## Records excerpted from a collection
========================================================================
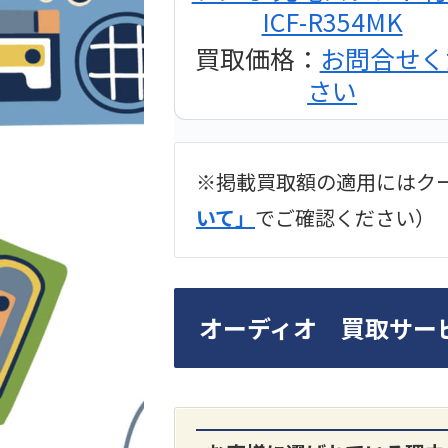
ICF-R354MK
買取価格：
お問合せく
さい
※掲載買取額の適用にはク
2024年12月更新 オー
いて」
でご確認ください）
LUXKIT
オーディオ 買取サー
A3300 真空管プリア
買取価格：
お問合せく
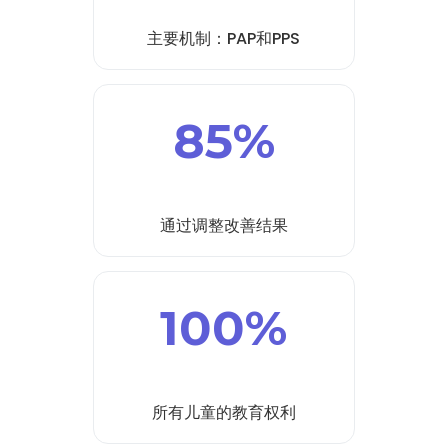
主要机制：PAP和PPS
85%
通过调整改善结果
100%
所有儿童的教育权利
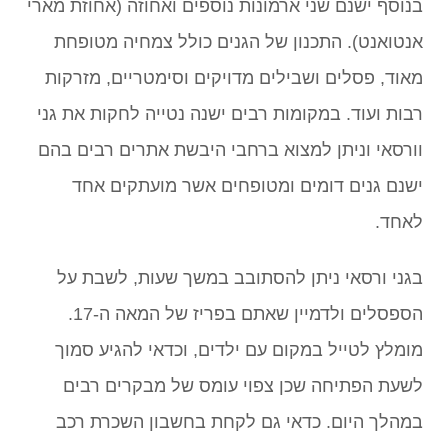
בנוסף ישנם שני ארמונות נוספים ואחוזה (אחוזת מארי
אנטואנט). התכנון של הגנים כולל צמחיה מטופחת
מאוד, פסלים ושבילים מדויקים וסימטריים, מזרקות
רבות ועוד. במקומות רבים ישנה נטייה לחקות את גני
וורסאי וניתן למצוא ברחבי היבשת אתרים רבים בהם
ישנם גנים דומים ומטופחים אשר מועתקים אחד
לאחד.
בגני ורסאי ניתן להסתובב במשך שעות, לשבת על
הספסלים ולדמיין שאתם בפריז של המאה ה-17.
מומלץ לטייל במקום עם ילדים, וכדאי להגיע סמוך
לשעת הפתיחה שכן צפוי עומס של מבקרים רבים
במהלך היום. כדאי גם לקחת בחשבון השכרת רכב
========================================================================
## ABOUT THIS EXERCISE
Reproduce all of the entries word for word, skipping any pictures they hold.

## RESULT FOR THIS EXERCISE
ICF-R354MK
買取価格：
お問合せく
さい
※掲載買取額の適用にはク
2024年12月更新 オー
いて」
でご確認ください）
LUXKIT
オーディオ 買取サー
A3300 真空管プリア
買取価格：
お問合せく
主要机制：PAP和PPS
85%
通过调整改善结果
100%
所有儿童的教育权利
בנוסף ישנם שני ארמונות נוספים ואחוזה (אחוזת מארי
אנטואנט). התכנון של הגנים כולל צמחיה מטופחת
מאוד, פסלים ושבילים מדויקים וסימטריים, מזרקות
רבות ועוד. במקומות רבים ישנה נטייה לחקות את גני
וורסאי וניתן למצוא ברחבי היבשת אתרים רבים בהם
ישנם גנים דומים ומטופחים אשר מועתקים אחד
לאחד.
בגני ורסאי ניתן להסתובב במשך שעות, לשבת על
הספסלים ולדמיין שאתם בפריז של המאה ה-17.
מומלץ לטייל במקום עם ילדים, וכדאי להגיע סמוך
לשעת הפתיחה שכן צפוי עומס של מבקרים רבים
במהלך היום. כדאי גם לקחת בחשבון השכרת רכב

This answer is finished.